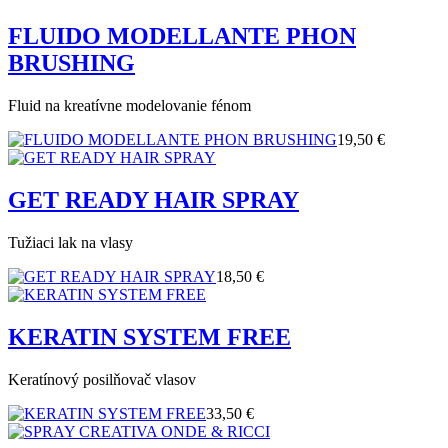
FLUIDO MODELLANTE PHON
BRUSHING
Fluid na kreatívne modelovanie fénom
19,50 €
GET READY HAIR SPRAY
Tužiaci lak na vlasy
18,50 €
KERATIN SYSTEM FREE
Keratínový posilňovač vlasov
33,50 €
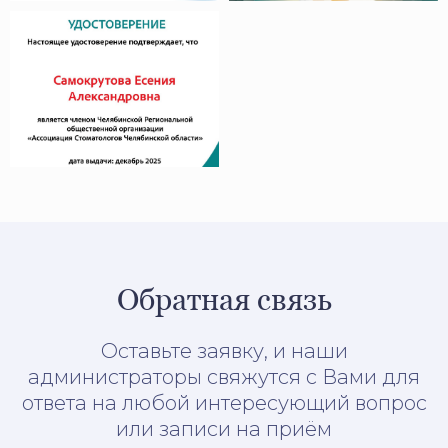
Обратная связь
Оставьте заявку, и наши
администраторы свяжутся с Вами для
ответа на любой интересующий вопрос
или записи на приём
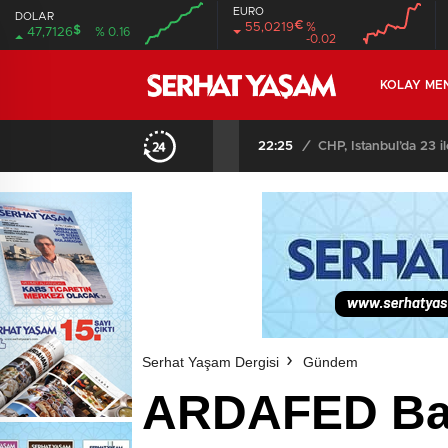
EURO
DOLAR
€
55,0219
%
$
47,7126
% 0.16
-0.02
00:00
00:00
00:00
00:00
KOLAY ME
21:30
/
Ardahan’da Golf İçin 
Serhat Yaşam Dergisi
Gündem
ARDAFED Baş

Exercise goal
All entries above should be printed exactly, though without their pictures.

Output of the exercise
FLUIDO MODELLANTE PHON
BRUSHING
Fluid na kreatívne modelovanie fénom
19,50 €
GET READY HAIR SPRAY
Tužiaci lak na vlasy
18,50 €
KERATIN SYSTEM FREE
Keratínový posilňovač vlasov
33,50 €
Обратная связь
Оставьте заявку, и наши
администраторы свяжутся с Вами для
ответа на любой интересующий вопрос
или записи на приём
EURO
DOLAR
€
55,0219
%
$
47,7126
% 0.16
-0.02
00:00
00:00
00:00
00:00
KOLAY ME
21:30
/
Ardahan’da Golf İçin 
Serhat Yaşam Dergisi
Gündem
ARDAFED Baş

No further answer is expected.